[Records contained in a dataset]
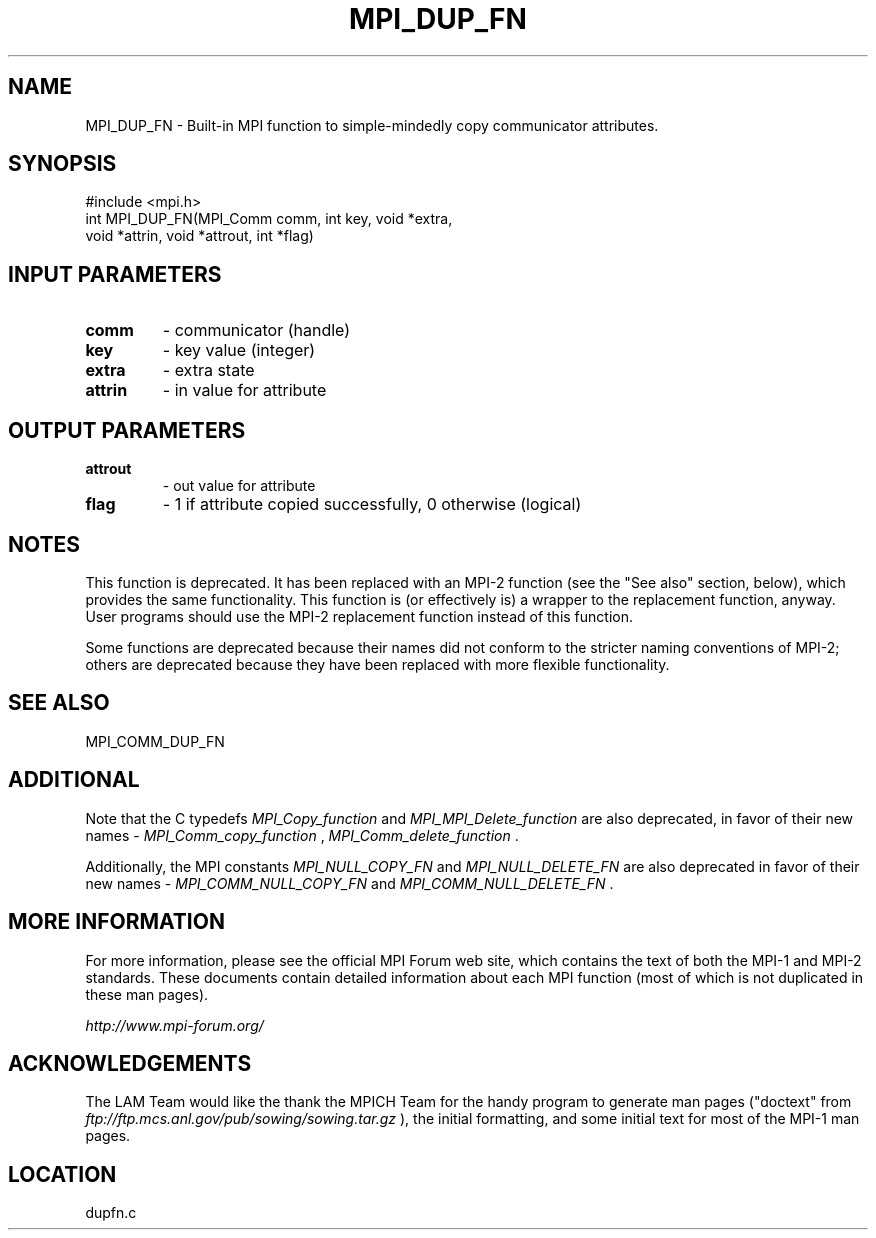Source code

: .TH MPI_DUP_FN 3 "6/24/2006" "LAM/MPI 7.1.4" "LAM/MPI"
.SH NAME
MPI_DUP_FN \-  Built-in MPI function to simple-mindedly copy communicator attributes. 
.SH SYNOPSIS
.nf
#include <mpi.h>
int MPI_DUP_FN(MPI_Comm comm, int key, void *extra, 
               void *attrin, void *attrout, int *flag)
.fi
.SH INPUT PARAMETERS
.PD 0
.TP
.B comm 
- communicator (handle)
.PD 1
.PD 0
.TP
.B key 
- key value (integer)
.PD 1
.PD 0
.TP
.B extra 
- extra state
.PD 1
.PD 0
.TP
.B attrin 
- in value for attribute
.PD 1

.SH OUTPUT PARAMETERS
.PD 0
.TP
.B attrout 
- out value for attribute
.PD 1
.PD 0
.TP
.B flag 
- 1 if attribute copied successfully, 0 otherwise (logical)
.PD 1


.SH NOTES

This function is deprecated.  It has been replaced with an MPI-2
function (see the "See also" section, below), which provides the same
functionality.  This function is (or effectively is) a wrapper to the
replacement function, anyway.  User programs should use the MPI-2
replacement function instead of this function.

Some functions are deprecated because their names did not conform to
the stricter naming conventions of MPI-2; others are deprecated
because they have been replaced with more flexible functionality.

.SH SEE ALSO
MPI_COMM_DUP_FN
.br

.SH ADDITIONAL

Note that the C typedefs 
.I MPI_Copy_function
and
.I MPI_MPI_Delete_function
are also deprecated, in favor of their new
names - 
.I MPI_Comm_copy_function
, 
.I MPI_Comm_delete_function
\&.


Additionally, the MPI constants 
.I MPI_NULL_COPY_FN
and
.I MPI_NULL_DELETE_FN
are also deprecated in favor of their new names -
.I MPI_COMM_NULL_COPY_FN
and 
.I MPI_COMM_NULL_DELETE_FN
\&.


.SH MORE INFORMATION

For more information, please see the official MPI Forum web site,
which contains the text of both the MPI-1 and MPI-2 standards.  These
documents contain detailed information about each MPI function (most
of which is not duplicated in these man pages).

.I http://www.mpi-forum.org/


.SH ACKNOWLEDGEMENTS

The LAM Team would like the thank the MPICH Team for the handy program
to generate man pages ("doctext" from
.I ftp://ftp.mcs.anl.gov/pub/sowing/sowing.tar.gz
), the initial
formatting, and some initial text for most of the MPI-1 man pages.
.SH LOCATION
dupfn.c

--

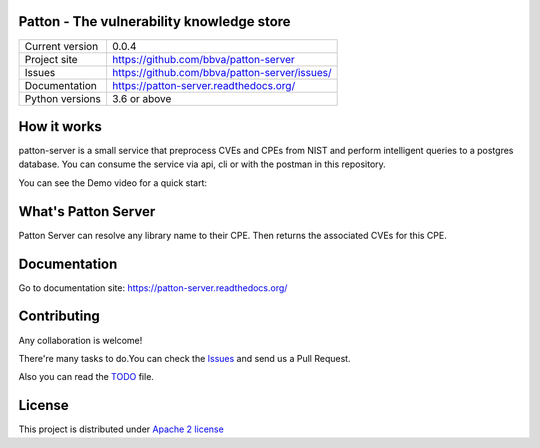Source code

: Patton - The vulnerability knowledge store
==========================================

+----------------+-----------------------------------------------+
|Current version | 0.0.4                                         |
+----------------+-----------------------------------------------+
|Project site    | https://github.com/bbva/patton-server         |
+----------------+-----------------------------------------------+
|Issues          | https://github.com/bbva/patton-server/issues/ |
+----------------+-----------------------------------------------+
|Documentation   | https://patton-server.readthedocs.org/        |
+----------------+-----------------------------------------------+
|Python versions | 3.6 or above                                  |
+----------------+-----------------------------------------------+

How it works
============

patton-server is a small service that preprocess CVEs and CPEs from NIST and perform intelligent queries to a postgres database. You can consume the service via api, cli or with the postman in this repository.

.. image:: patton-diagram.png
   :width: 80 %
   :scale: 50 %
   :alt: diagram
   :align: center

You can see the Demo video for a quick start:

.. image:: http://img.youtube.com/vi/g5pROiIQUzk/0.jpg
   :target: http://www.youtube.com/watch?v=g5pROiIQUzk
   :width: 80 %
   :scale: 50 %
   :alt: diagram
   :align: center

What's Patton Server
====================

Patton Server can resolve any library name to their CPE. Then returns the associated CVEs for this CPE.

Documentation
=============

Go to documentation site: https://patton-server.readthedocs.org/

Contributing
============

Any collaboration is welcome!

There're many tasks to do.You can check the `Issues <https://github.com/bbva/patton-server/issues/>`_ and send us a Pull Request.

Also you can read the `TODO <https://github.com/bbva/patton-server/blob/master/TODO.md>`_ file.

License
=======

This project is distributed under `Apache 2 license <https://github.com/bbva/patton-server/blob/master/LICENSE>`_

*EXERCISE GOAL:*
Count of lines holding the string "that": please work it out for the entries above and give the number alone.

*YOUR RESPONSE:*
2